● **PROBLEM REQUIREMENTS**
Please recast the lines of the records below as a numbered list, skipping blank lines and leaving out the pictures.

(Extracted data entries)
Start of Block

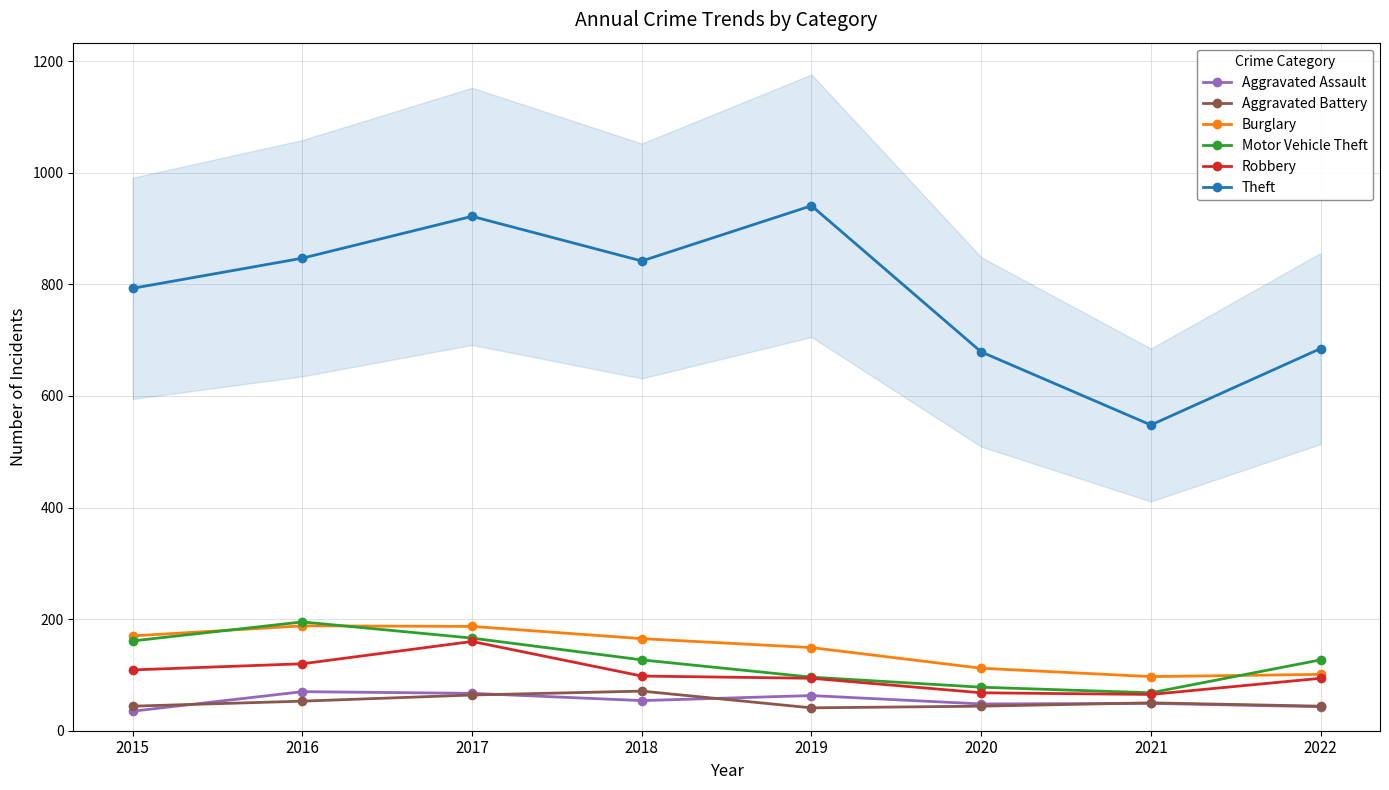

What is the average value of the Aggravated Assault series?

54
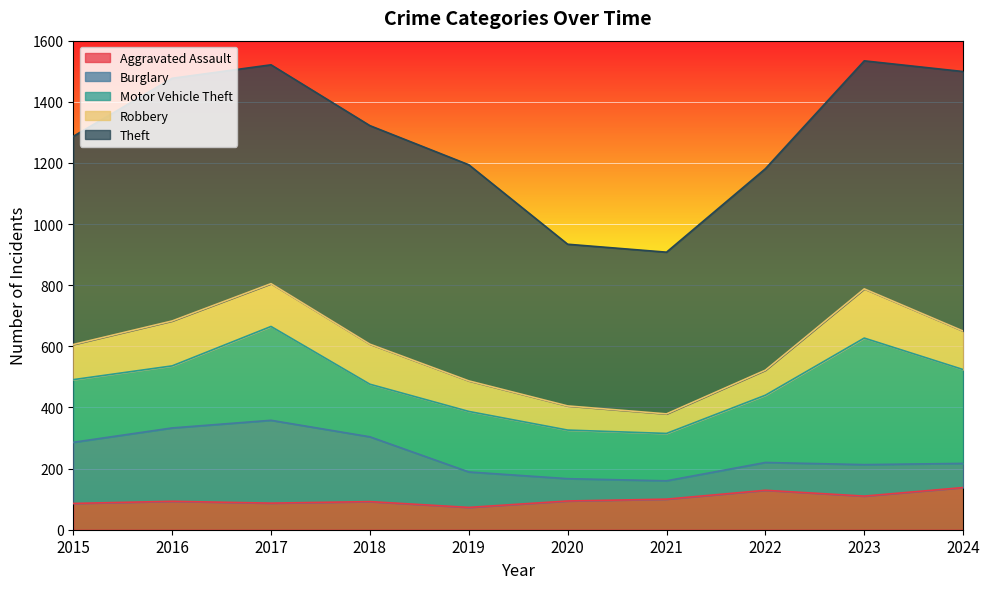

At which label is Theft closest to 689?

2015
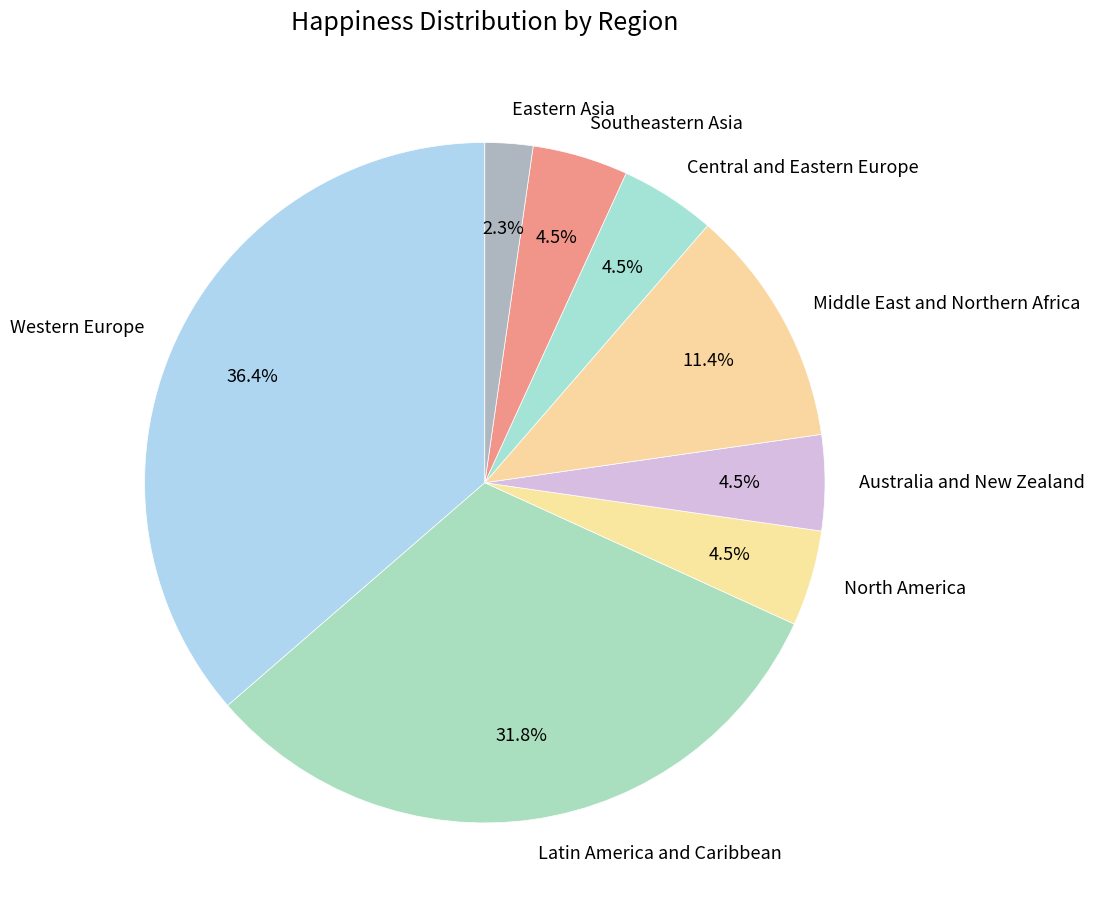

To the nearest percent, what percentage of the pie is Western Europe?

36%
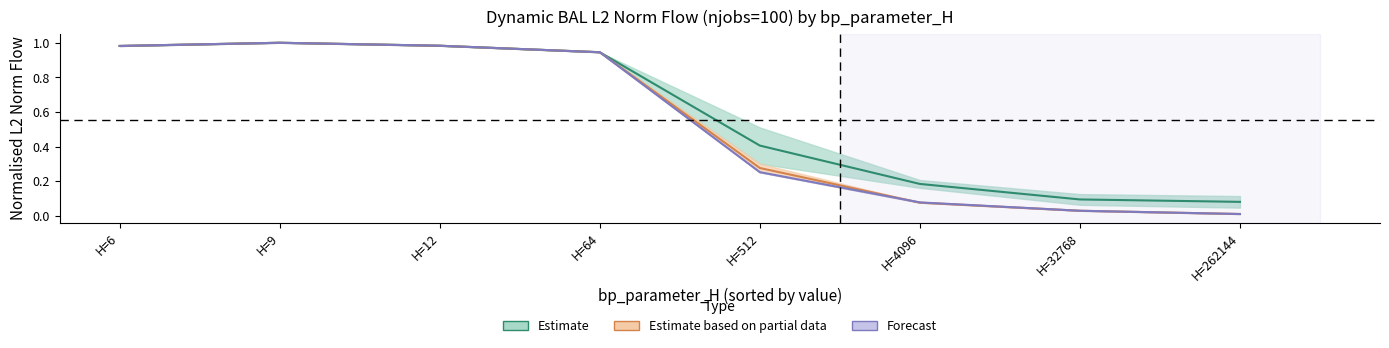

How many data points does each series have?

8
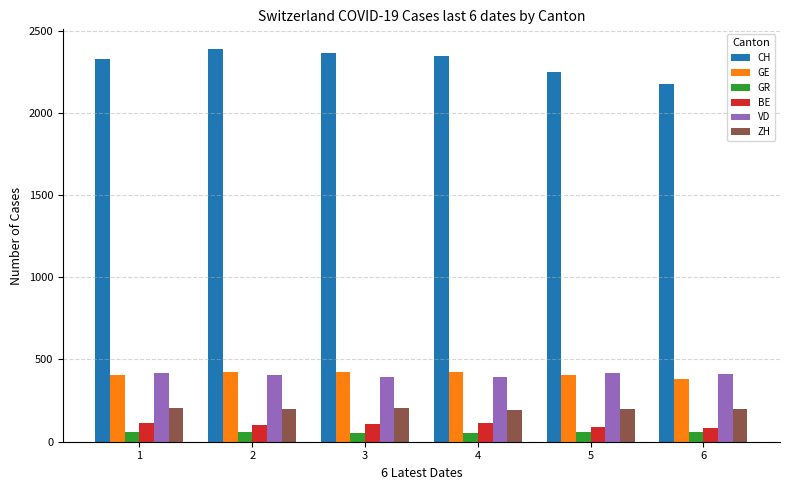

The value of GR at 4 is 52. True or false?

True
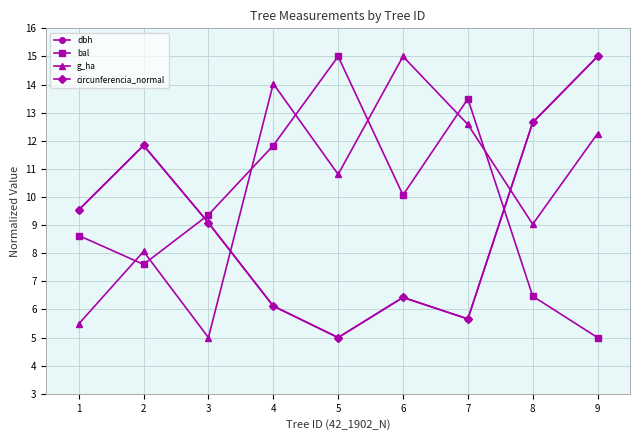

At which label does g_ha first exceed 10?

4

End of Block

● **RESPONSE FOR THIS EXERCISE**
1. What is the average value of the Aggravated Assault series?
2. 54
3. At which label is Theft closest to 689?
4. 2015
5. To the nearest percent, what percentage of the pie is Western Europe?
6. 36%
7. How many data points does each series have?
8. 8
9. The value of GR at 4 is 52. True or false?
10. True
11. At which label does g_ha first exceed 10?
12. 4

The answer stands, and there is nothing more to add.